Vorliegender Text:
+++
# Mit 15ps Schlauchboot in der Niederlande fahren ?



## welliwelt (30. Januar 2019)

Hi ,

darf ich in der Niederlande mit meinem Schlauchboot und einem 15 Ps aussenborder fahren  ?
Ich komme ungefähr auf die 30 kmh aber wenn ich mich an die Geschwindigkeitbegrenzung halte und nicht schneller als 20 kmh fahre ?

Hoffe ihr könnt mir weiterhelfen !!!


----------



## Thomas. (30. Januar 2019)

kurz und knapp, nein weil es* möglich wäre* schneller als 20km zu fahren.


----------



## welliwelt (30. Januar 2019)

Ein Niederländischer Händler sagte wenn ich nicht schneller fahren würde ging es , deshalb war ich sehr unsicher


----------



## welliwelt (30. Januar 2019)
+++
Aufgabenmaterial:
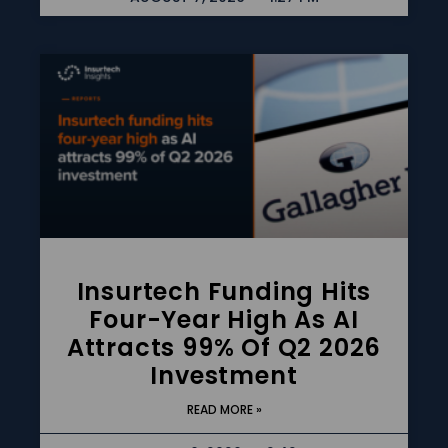
Insurtech Funding Hits
Four-Year High As AI
Attracts 99% Of Q2 2026
Investment
READ MORE »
+++
Gelesenes anwenden:
1 – Wandle die Einträge aus Block 1 in eine JSON-Liste von Strings um, einen String je Zeile und ohne Leerzeilen. Lass die Bilder dabei weg.
2 – Setze bitte den Forumsthread über das Schlauchboot in den Niederlanden dort fort, wo er endet.

Die Lösungen:
1 –
[
  "Insurtech Funding Hits",
  "Four-Year High As AI",
  "Attracts 99% Of Q2 2026",
  "Investment",
  "READ MORE »"
]

2 –
aber es hängt ja davon ab mit wie viel personen ich drauf sitze wenn ich einen 10 ps motor habe und mit 5 personen auf dem schlauchboot sitze komm ich vielleicht nicht auf die 20 kmh aber wenn ich auf dem selben boot mit 1 leichten person sitze schaffe  ich es bestimmt ???????Muss man sich dann für jede Person einen anderen Motor kaufen ??


----------



## jkc (30. Januar 2019)

Nö, Du brauchst nur entweder ein Boot mit Motor, was nur langsamer als 20km/h fahren kann oder eben einen Führerschein.

Grüße JK


----------



## .Capricornus. (30. Januar 2019)

welliwelt schrieb:


> aber es hängt ja davon ab mit wie viel personen ich drauf sitze wenn ich einen 10 ps motor habe und mit 5 personen auf dem schlauchboot sitze komm ich vielleicht nicht auf die 20 kmh aber wenn ich auf dem selben boot mit 1 leichten person sitze schaffe  ich es bestimmt ???????Muss man sich dann für jede Person einen anderen Motor kaufen ??



Nein, musst Dir nicht soviele Motoren kaufen, sondern einfach den Sportbootführerschein machen.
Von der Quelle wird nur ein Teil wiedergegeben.